◆ 指示内容:
資料の最初の行から「Glorious: Glorious -> Desirous」を含む行までを、両端の行も含めて一字一句変えずに書き写すこと。

◆ 入力資料:
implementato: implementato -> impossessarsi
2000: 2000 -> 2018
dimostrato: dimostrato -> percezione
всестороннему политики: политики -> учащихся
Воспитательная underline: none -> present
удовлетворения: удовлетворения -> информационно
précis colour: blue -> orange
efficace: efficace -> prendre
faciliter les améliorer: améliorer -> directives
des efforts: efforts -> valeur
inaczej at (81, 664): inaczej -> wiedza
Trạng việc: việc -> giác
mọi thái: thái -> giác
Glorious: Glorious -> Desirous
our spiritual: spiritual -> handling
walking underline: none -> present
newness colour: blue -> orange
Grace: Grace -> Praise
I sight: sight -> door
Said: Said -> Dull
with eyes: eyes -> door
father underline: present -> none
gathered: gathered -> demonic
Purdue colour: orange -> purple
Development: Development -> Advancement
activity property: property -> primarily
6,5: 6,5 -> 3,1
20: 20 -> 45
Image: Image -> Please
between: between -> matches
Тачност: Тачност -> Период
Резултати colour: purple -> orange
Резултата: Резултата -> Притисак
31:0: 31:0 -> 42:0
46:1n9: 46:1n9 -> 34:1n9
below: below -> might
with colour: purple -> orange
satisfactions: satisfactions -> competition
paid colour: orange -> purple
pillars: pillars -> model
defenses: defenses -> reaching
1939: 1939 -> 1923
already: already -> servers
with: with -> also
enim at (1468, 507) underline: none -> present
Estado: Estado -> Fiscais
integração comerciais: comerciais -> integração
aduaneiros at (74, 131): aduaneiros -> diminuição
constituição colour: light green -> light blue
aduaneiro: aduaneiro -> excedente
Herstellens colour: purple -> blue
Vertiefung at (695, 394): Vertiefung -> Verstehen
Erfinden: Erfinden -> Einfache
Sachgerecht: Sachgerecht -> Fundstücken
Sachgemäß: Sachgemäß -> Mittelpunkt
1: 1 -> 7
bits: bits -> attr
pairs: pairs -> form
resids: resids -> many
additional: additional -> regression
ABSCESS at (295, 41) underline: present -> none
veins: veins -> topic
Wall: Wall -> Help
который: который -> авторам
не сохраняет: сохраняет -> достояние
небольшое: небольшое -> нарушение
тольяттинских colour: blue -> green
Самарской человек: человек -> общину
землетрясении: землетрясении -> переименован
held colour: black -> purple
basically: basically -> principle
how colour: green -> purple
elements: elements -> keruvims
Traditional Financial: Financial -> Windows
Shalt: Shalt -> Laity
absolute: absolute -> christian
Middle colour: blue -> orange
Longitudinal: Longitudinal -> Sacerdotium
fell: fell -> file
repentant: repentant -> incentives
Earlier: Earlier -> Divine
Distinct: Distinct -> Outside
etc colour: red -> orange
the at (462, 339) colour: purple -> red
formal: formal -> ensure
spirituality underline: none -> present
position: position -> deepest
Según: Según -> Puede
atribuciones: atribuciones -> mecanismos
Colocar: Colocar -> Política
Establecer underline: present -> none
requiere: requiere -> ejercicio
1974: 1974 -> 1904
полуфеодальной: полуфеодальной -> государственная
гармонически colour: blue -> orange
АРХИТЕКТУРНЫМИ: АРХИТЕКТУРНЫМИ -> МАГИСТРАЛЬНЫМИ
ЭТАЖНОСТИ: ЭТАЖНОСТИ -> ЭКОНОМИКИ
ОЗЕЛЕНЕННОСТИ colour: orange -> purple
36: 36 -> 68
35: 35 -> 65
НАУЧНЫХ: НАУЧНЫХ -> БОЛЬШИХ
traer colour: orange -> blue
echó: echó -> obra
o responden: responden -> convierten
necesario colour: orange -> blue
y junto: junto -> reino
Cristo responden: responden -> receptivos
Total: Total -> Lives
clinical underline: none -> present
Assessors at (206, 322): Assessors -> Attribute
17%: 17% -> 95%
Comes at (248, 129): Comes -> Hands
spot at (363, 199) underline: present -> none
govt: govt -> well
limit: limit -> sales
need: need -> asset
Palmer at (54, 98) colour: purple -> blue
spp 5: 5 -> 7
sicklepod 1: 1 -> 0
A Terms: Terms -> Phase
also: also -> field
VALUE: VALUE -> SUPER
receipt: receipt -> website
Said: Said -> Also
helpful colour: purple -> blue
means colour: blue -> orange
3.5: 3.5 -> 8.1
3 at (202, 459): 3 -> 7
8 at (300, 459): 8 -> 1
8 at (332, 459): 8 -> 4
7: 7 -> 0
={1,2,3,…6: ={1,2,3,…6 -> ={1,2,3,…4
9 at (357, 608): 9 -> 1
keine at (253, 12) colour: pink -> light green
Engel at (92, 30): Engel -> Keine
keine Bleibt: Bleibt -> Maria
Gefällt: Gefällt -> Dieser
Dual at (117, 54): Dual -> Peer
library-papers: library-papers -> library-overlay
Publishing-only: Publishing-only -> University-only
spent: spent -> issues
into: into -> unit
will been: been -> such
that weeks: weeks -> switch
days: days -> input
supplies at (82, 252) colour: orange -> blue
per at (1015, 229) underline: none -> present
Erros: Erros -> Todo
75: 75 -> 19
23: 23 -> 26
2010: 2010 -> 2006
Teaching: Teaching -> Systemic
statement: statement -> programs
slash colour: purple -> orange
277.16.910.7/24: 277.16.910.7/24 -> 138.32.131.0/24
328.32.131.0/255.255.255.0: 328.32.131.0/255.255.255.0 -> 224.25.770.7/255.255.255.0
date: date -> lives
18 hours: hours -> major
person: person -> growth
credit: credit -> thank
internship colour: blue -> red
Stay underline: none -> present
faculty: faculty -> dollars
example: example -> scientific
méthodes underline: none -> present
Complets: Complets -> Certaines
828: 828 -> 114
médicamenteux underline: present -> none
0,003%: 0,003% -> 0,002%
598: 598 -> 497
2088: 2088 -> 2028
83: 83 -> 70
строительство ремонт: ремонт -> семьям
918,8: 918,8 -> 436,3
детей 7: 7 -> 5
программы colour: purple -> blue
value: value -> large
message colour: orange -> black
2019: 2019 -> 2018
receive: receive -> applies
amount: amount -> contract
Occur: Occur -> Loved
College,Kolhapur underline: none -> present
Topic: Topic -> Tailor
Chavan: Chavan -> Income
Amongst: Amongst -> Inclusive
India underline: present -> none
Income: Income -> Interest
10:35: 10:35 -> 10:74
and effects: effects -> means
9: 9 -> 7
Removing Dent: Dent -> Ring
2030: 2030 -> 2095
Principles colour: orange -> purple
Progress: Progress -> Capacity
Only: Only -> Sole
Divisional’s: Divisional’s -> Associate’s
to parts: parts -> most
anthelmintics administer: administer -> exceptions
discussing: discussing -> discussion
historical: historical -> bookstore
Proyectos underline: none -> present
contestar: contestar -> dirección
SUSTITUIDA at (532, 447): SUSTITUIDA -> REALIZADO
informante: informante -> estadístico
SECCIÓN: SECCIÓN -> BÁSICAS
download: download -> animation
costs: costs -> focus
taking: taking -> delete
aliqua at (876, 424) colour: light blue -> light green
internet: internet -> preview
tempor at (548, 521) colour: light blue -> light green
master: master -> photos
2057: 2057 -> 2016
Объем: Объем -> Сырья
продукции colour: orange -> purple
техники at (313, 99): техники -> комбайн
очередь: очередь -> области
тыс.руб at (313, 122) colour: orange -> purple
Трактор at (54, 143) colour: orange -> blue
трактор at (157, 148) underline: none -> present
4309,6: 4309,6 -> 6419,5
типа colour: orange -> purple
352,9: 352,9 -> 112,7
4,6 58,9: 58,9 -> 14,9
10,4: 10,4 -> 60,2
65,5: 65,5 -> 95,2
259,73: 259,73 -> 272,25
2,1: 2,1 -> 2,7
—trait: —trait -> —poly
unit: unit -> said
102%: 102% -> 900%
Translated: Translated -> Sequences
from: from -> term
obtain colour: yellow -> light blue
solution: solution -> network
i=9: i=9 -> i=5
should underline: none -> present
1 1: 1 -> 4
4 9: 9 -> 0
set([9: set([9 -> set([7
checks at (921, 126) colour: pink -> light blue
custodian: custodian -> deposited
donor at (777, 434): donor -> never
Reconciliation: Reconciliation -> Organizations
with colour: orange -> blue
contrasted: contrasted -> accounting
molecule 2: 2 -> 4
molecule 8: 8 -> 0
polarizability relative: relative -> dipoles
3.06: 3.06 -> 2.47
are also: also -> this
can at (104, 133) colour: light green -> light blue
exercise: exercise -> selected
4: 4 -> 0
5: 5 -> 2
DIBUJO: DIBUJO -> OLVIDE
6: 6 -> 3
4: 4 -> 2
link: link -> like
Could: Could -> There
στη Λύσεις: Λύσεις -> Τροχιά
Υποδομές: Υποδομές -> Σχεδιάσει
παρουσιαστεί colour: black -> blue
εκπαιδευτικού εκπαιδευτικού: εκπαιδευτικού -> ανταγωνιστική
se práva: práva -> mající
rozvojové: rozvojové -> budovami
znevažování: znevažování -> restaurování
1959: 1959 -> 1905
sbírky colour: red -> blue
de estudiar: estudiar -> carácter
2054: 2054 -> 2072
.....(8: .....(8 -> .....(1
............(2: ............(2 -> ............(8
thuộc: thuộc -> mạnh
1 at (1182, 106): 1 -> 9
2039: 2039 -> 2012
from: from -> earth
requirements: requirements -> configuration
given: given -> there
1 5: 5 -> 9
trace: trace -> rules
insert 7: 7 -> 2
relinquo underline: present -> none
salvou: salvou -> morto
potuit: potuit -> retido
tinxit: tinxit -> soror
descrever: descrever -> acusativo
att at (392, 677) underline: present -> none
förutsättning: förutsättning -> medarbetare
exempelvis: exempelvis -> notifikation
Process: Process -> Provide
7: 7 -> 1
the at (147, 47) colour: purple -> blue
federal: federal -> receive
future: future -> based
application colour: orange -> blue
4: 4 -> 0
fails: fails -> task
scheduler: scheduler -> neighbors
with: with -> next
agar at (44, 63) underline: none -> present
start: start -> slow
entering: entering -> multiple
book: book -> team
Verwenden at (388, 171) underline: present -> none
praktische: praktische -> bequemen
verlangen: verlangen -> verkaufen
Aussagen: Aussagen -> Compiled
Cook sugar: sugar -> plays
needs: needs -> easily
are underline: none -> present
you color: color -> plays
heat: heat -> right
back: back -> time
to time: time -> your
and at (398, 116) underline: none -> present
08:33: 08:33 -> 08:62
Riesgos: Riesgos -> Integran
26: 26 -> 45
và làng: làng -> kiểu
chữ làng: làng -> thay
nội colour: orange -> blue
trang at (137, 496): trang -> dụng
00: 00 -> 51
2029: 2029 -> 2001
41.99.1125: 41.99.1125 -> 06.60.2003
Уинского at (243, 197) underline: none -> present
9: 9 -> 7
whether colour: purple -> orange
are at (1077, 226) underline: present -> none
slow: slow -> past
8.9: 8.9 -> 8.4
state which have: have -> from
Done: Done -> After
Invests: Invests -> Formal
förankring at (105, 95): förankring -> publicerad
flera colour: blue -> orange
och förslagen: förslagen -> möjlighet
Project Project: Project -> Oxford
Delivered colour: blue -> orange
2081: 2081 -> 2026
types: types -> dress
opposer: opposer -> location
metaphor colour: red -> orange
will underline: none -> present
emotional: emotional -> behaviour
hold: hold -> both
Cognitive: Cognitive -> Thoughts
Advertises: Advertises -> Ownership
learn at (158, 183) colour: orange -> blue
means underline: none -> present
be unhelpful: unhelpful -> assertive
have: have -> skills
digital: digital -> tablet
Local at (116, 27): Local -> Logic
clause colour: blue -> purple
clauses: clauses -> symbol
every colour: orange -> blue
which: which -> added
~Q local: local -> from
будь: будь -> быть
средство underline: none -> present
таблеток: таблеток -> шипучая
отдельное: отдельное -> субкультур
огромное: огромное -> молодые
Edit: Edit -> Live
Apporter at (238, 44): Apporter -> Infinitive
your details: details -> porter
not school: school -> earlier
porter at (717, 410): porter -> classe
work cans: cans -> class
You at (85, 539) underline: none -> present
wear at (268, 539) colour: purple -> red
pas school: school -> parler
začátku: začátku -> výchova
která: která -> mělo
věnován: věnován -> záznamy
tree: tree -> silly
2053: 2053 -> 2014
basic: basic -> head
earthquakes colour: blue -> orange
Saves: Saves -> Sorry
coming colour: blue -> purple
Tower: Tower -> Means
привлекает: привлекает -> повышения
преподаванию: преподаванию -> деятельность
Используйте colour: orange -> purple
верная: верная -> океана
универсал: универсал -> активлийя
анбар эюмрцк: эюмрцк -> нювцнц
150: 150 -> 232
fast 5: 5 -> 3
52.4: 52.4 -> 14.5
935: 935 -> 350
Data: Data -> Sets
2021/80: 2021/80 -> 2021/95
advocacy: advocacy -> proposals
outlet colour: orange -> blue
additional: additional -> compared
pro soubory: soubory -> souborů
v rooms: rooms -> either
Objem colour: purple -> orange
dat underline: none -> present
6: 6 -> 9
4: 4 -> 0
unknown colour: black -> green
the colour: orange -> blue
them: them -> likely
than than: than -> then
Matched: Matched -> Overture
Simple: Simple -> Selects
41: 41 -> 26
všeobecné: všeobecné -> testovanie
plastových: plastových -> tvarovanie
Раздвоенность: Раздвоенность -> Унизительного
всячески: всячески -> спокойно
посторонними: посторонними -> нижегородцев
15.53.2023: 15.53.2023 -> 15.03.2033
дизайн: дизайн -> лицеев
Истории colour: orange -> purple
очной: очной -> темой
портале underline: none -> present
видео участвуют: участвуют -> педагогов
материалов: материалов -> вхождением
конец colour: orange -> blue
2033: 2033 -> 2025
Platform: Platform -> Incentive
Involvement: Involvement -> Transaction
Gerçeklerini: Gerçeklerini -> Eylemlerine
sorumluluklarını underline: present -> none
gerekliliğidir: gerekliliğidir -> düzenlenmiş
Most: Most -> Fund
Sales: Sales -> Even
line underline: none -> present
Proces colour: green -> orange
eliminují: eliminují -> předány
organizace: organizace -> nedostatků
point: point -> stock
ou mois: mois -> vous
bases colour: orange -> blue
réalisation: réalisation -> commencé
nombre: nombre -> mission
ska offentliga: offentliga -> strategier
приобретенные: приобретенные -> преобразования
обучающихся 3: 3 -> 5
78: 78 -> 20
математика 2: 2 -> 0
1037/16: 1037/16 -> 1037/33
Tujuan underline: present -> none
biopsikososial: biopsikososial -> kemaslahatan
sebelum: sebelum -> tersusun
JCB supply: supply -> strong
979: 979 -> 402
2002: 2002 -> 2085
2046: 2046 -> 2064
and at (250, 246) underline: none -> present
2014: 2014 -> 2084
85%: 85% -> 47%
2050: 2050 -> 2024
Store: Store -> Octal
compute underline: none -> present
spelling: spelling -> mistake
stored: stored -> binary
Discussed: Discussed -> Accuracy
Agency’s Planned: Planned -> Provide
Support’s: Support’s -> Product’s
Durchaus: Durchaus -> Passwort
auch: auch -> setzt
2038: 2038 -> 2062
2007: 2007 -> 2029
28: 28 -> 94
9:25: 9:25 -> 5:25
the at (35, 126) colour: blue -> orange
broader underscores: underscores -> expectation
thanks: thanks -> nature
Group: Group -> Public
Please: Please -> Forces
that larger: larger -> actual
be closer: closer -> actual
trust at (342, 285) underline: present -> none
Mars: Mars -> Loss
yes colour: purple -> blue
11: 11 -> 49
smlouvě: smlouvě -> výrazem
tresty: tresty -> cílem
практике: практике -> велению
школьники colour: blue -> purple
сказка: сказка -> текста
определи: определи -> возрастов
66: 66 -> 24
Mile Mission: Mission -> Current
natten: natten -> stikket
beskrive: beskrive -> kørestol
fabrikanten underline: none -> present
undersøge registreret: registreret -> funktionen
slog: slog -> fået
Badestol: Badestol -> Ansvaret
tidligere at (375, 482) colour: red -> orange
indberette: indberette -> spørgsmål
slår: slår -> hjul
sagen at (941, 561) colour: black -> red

◆ 模範解答:
implementato: implementato -> impossessarsi
2000: 2000 -> 2018
dimostrato: dimostrato -> percezione
всестороннему политики: политики -> учащихся
Воспитательная underline: none -> present
удовлетворения: удовлетворения -> информационно
précis colour: blue -> orange
efficace: efficace -> prendre
faciliter les améliorer: améliorer -> directives
des efforts: efforts -> valeur
inaczej at (81, 664): inaczej -> wiedza
Trạng việc: việc -> giác
mọi thái: thái -> giác
Glorious: Glorious -> Desirous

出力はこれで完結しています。